La raffinerie Dangote, la plus grande d’Afrique, intensifie ses exportations d’essence et d’urée pour compenser les ruptures d’approvisionnement liées au conflit iranien. Avec une capacité de 650 000 barils par jour, le site industriel de Lagos se positionne comme un acteur clé pour sécuriser l’approvisionnement énergétique et agricole sur le continent.
Située à la périphérie de Lagos, la raffinerie fonctionne désormais à pleine capacité, soit 650 000 barils par jour. Selon son propriétaire, Aliko Dangote, ce niveau de production permet d’amortir les effets de la crise sur le Nigeria et dans une grande partie de l’Afrique. « Nous avons la capacité de fournir aux Nigérians, ainsi qu’aux pays d’Afrique de l’Ouest, centrale et de l’Est », a déclaré Dangote lors d’une visite du site, soulignant le rôle stratégique de la raffinerie pour le continent.

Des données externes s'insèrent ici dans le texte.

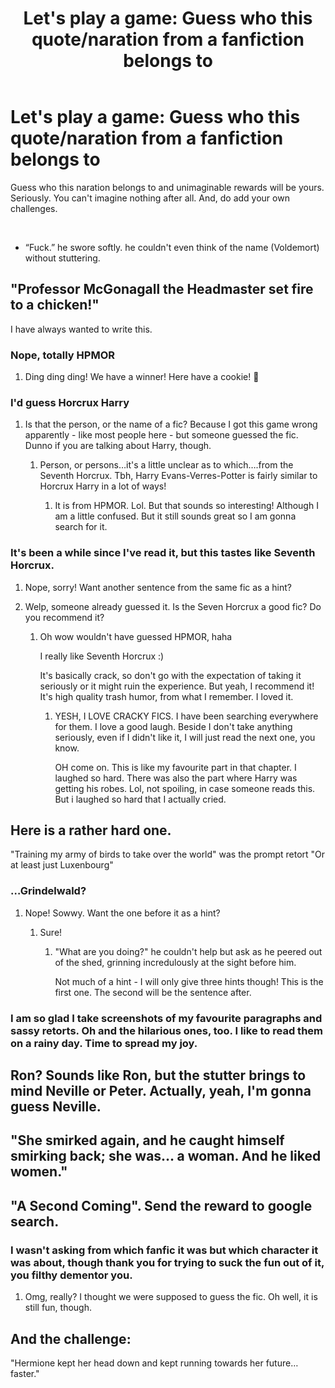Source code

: #+TITLE: Let's play a game: Guess who this quote/naration from a fanfiction belongs to

* Let's play a game: Guess who this quote/naration from a fanfiction belongs to
:PROPERTIES:
:Author: JaimeJabs
:Score: 9
:DateUnix: 1537534540.0
:DateShort: 2018-Sep-21
:FlairText: Meta
:END:
Guess who this naration belongs to and unimaginable rewards will be yours. Seriously. You can't imagine nothing after all. And, do add your own challenges.

​

- “Fuck.” he swore softly. he couldn't even think of the name (Voldemort) without stuttering.


** "Professor McGonagall the Headmaster set fire to a chicken!"

I have always wanted to write this.
:PROPERTIES:
:Author: Majestic-Phoenix
:Score: 8
:DateUnix: 1537553986.0
:DateShort: 2018-Sep-21
:END:

*** Nope, totally HPMOR
:PROPERTIES:
:Author: howAboutNextWeek
:Score: 9
:DateUnix: 1537569715.0
:DateShort: 2018-Sep-22
:END:

**** Ding ding ding! We have a winner! Here have a cookie! 🍪
:PROPERTIES:
:Author: Majestic-Phoenix
:Score: 2
:DateUnix: 1537582172.0
:DateShort: 2018-Sep-22
:END:


*** I'd guess Horcrux Harry
:PROPERTIES:
:Author: Lamenardo
:Score: 2
:DateUnix: 1537581707.0
:DateShort: 2018-Sep-22
:END:

**** Is that the person, or the name of a fic? Because I got this game wrong apparently - like most people here - but someone guessed the fic. Dunno if you are talking about Harry, though.
:PROPERTIES:
:Author: Majestic-Phoenix
:Score: 1
:DateUnix: 1537583008.0
:DateShort: 2018-Sep-22
:END:

***** Person, or persons...it's a little unclear as to which....from the Seventh Horcrux. Tbh, Harry Evans-Verres-Potter is fairly similar to Horcrux Harry in a lot of ways!
:PROPERTIES:
:Author: Lamenardo
:Score: 3
:DateUnix: 1537584693.0
:DateShort: 2018-Sep-22
:END:

****** It is from HPMOR. Lol. But that sounds so interesting! Although I am a little confused. But it still sounds great so I am gonna search for it.
:PROPERTIES:
:Author: Majestic-Phoenix
:Score: 1
:DateUnix: 1537584931.0
:DateShort: 2018-Sep-22
:END:


*** It's been a while since I've read it, but this tastes like Seventh Horcrux.
:PROPERTIES:
:Author: panda-goddess
:Score: 2
:DateUnix: 1537566749.0
:DateShort: 2018-Sep-22
:END:

**** Nope, sorry! Want another sentence from the same fic as a hint?
:PROPERTIES:
:Author: Majestic-Phoenix
:Score: 1
:DateUnix: 1537582126.0
:DateShort: 2018-Sep-22
:END:


**** Welp, someone already guessed it. Is the Seven Horcrux a good fic? Do you recommend it?
:PROPERTIES:
:Author: Majestic-Phoenix
:Score: 1
:DateUnix: 1537582299.0
:DateShort: 2018-Sep-22
:END:

***** Oh wow wouldn't have guessed HPMOR, haha

I really like Seventh Horcrux :)

It's basically crack, so don't go with the expectation of taking it seriously or it might ruin the experience. But yeah, I recommend it! It's high quality trash humor, from what I remember. I loved it.
:PROPERTIES:
:Author: panda-goddess
:Score: 3
:DateUnix: 1537582916.0
:DateShort: 2018-Sep-22
:END:

****** YESH, I LOVE CRACKY FICS. I have been searching everywhere for them. I love a good laugh. Beside I don't take anything seriously, even if I didn't like it, I will just read the next one, you know.

OH come on. This is like my favourite part in that chapter. I laughed so hard. There was also the part where Harry was getting his robes. Lol, not spoiling, in case someone reads this. But i laughed so hard that I actually cried.
:PROPERTIES:
:Author: Majestic-Phoenix
:Score: 2
:DateUnix: 1537583279.0
:DateShort: 2018-Sep-22
:END:


** Here is a rather hard one.

"Training my army of birds to take over the world" was the prompt retort "Or at least just Luxenbourg"
:PROPERTIES:
:Author: Majestic-Phoenix
:Score: 3
:DateUnix: 1537582562.0
:DateShort: 2018-Sep-22
:END:

*** ...Grindelwald?
:PROPERTIES:
:Author: Lamenardo
:Score: 2
:DateUnix: 1537584783.0
:DateShort: 2018-Sep-22
:END:

**** Nope! Sowwy. Want the one before it as a hint?
:PROPERTIES:
:Author: Majestic-Phoenix
:Score: 1
:DateUnix: 1537585019.0
:DateShort: 2018-Sep-22
:END:

***** Sure!
:PROPERTIES:
:Author: Lamenardo
:Score: 1
:DateUnix: 1537585207.0
:DateShort: 2018-Sep-22
:END:

****** "What are you doing?" he couldn't help but ask as he peered out of the shed, grinning incredulously at the sight before him.

Not much of a hint - I will only give three hints though! This is the first one. The second will be the sentence after.
:PROPERTIES:
:Author: Majestic-Phoenix
:Score: 1
:DateUnix: 1537585600.0
:DateShort: 2018-Sep-22
:END:


*** I am so glad I take screenshots of my favourite paragraphs and sassy retorts. Oh and the hilarious ones, too. I like to read them on a rainy day. Time to spread my joy.
:PROPERTIES:
:Author: Majestic-Phoenix
:Score: 1
:DateUnix: 1537582679.0
:DateShort: 2018-Sep-22
:END:


** Ron? Sounds like Ron, but the stutter brings to mind Neville or Peter. Actually, yeah, I'm gonna guess Neville.
:PROPERTIES:
:Author: Lamenardo
:Score: 3
:DateUnix: 1537581645.0
:DateShort: 2018-Sep-22
:END:


** "She smirked again, and he caught himself smirking back; she was... a woman. And he liked women."
:PROPERTIES:
:Author: bananajam1234
:Score: 2
:DateUnix: 1537674133.0
:DateShort: 2018-Sep-23
:END:


** "A Second Coming". Send the reward to google search.
:PROPERTIES:
:Author: Starfox5
:Score: -1
:DateUnix: 1537543211.0
:DateShort: 2018-Sep-21
:END:

*** I wasn't asking from which fanfic it was but which character it was about, though thank you for trying to suck the fun out of it, you filthy dementor you.
:PROPERTIES:
:Author: JaimeJabs
:Score: 10
:DateUnix: 1537544818.0
:DateShort: 2018-Sep-21
:END:

**** Omg, really? I thought we were supposed to guess the fic. Oh well, it is still fun, though.
:PROPERTIES:
:Author: Majestic-Phoenix
:Score: 3
:DateUnix: 1537582826.0
:DateShort: 2018-Sep-22
:END:


** And the challenge:

"Hermione kept her head down and kept running towards her future...faster."
:PROPERTIES:
:Author: Starfox5
:Score: 2
:DateUnix: 1537543265.0
:DateShort: 2018-Sep-21
:END:
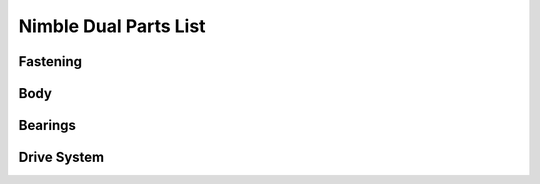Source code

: Nimble Dual Parts List
========================

Fastening
-----------

Body
-------

Bearings
----------

Drive System
--------------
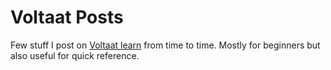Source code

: * Voltaat Posts
  Few stuff I post on [[https://www.learn.voltaat.com/][Voltaat learn]] from time to time. Mostly for beginners but also useful for quick reference.
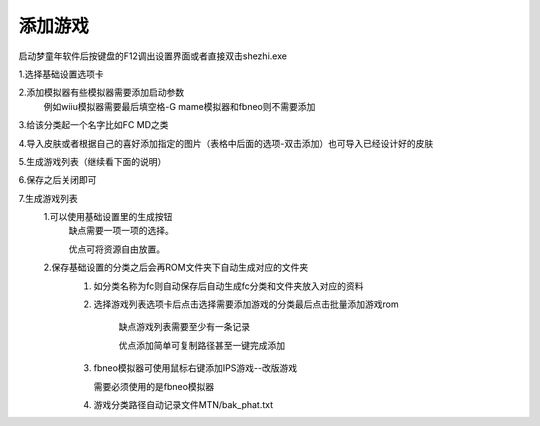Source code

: 添加游戏
====================================
启动梦童年软件后按键盘的F12调出设置界面或者直接双击shezhi.exe

1.选择基础设置选项卡

2.添加模拟器有些模拟器需要添加启动参数
    例如wiiu模拟器需要最后填空格-G
    mame模拟器和fbneo则不需要添加

3.给该分类起一个名字比如FC MD之类

4.导入皮肤或者根据自己的喜好添加指定的图片（表格中后面的选项-双击添加）也可导入已经设计好的皮肤

5.生成游戏列表（继续看下面的说明）

6.保存之后关闭即可

.. image:: 2.png
   :align: center
   :alt: 添加游戏

7.生成游戏列表
    1.可以使用基础设置里的生成按钮
        缺点需要一项一项的选择。

        优点可将资源自由放置。

        .. image:: 3.png
            :align: center
            :alt: 添加游戏 

    2.保存基础设置的分类之后会再ROM文件夹下自动生成对应的文件夹
        1. 如分类名称为fc则自动保存后自动生成fc分类和文件夹放入对应的资料       


        .. image:: 4.png
            :align: center
            :alt: 添加游戏    

        2. 选择游戏列表选项卡后点击选择需要添加游戏的分类最后点击批量添加游戏rom

            缺点游戏列表需要至少有一条记录

            优点添加简单可复制路径甚至一键完成添加

        .. image:: 5.png
            :align: center
            :alt: 添加游戏 

        .. image:: 6.png
            :align: center
            :alt: 添加游戏 
        
        3. fbneo模拟器可使用鼠标右键添加IPS游戏--改版游戏

           需要必须使用的是fbneo模拟器

        4. 游戏分类路径自动记录文件MTN/bak_phat.txt 
        
        .. image:: 7.png
            :align: center
            :alt: 添加游戏 


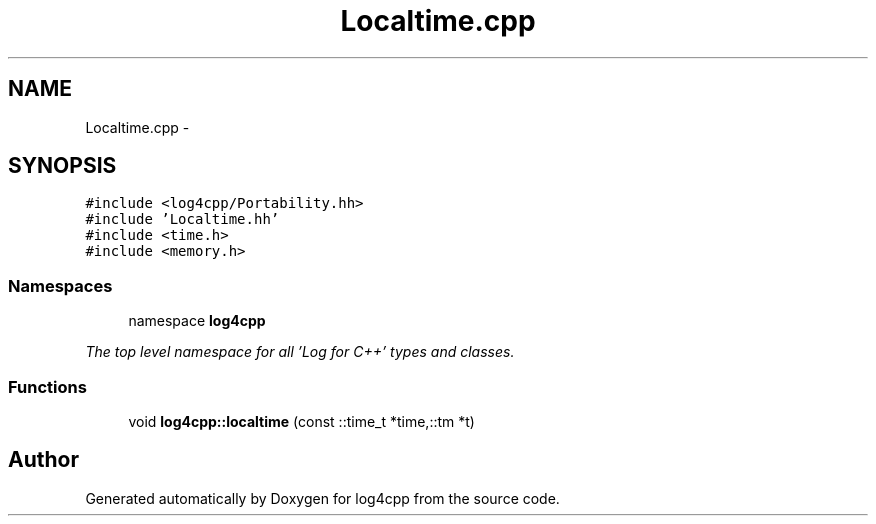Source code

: .TH "Localtime.cpp" 3 "1 Nov 2017" "Version 1.1" "log4cpp" \" -*- nroff -*-
.ad l
.nh
.SH NAME
Localtime.cpp \- 
.SH SYNOPSIS
.br
.PP
\fC#include <log4cpp/Portability.hh>\fP
.br
\fC#include 'Localtime.hh'\fP
.br
\fC#include <time.h>\fP
.br
\fC#include <memory.h>\fP
.br

.SS "Namespaces"

.in +1c
.ti -1c
.RI "namespace \fBlog4cpp\fP"
.br
.PP

.RI "\fIThe top level namespace for all 'Log for C++' types and classes. \fP"
.in -1c
.SS "Functions"

.in +1c
.ti -1c
.RI "void \fBlog4cpp::localtime\fP (const ::time_t *time,::tm *t)"
.br
.in -1c
.SH "Author"
.PP 
Generated automatically by Doxygen for log4cpp from the source code.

Exportations en hausse vers les pays africains
La raffinerie a déjà expédié 17 cargaisons d’essence vers d’autres pays africains. Les ventes d’urée, un fertilisant clé pour l’agriculture, ont également augmenté, alors que les acheteurs cherchent des alternatives aux sources traditionnelles. Avec une capacité annuelle de production de 3 millions de tonnes métriques d’urée, le site de Lagos exportait principalement vers les États-Unis et l’Amérique du Sud. Cette réorientation vers le marché africain marque une réponse directe aux perturbations causées par le conflit au Moyen-Orient. Malgré cette montée en puissance des exportations, les prix du carburant restent à des niveaux record au Nigeria, en raison de la hausse des cours du pétrole brut. Aliko Dangote a plaidé pour davantage d’approvisionnements en brut libellés en monnaie locale afin de contenir les coûts et soutenir la stabilité du marché intérieur.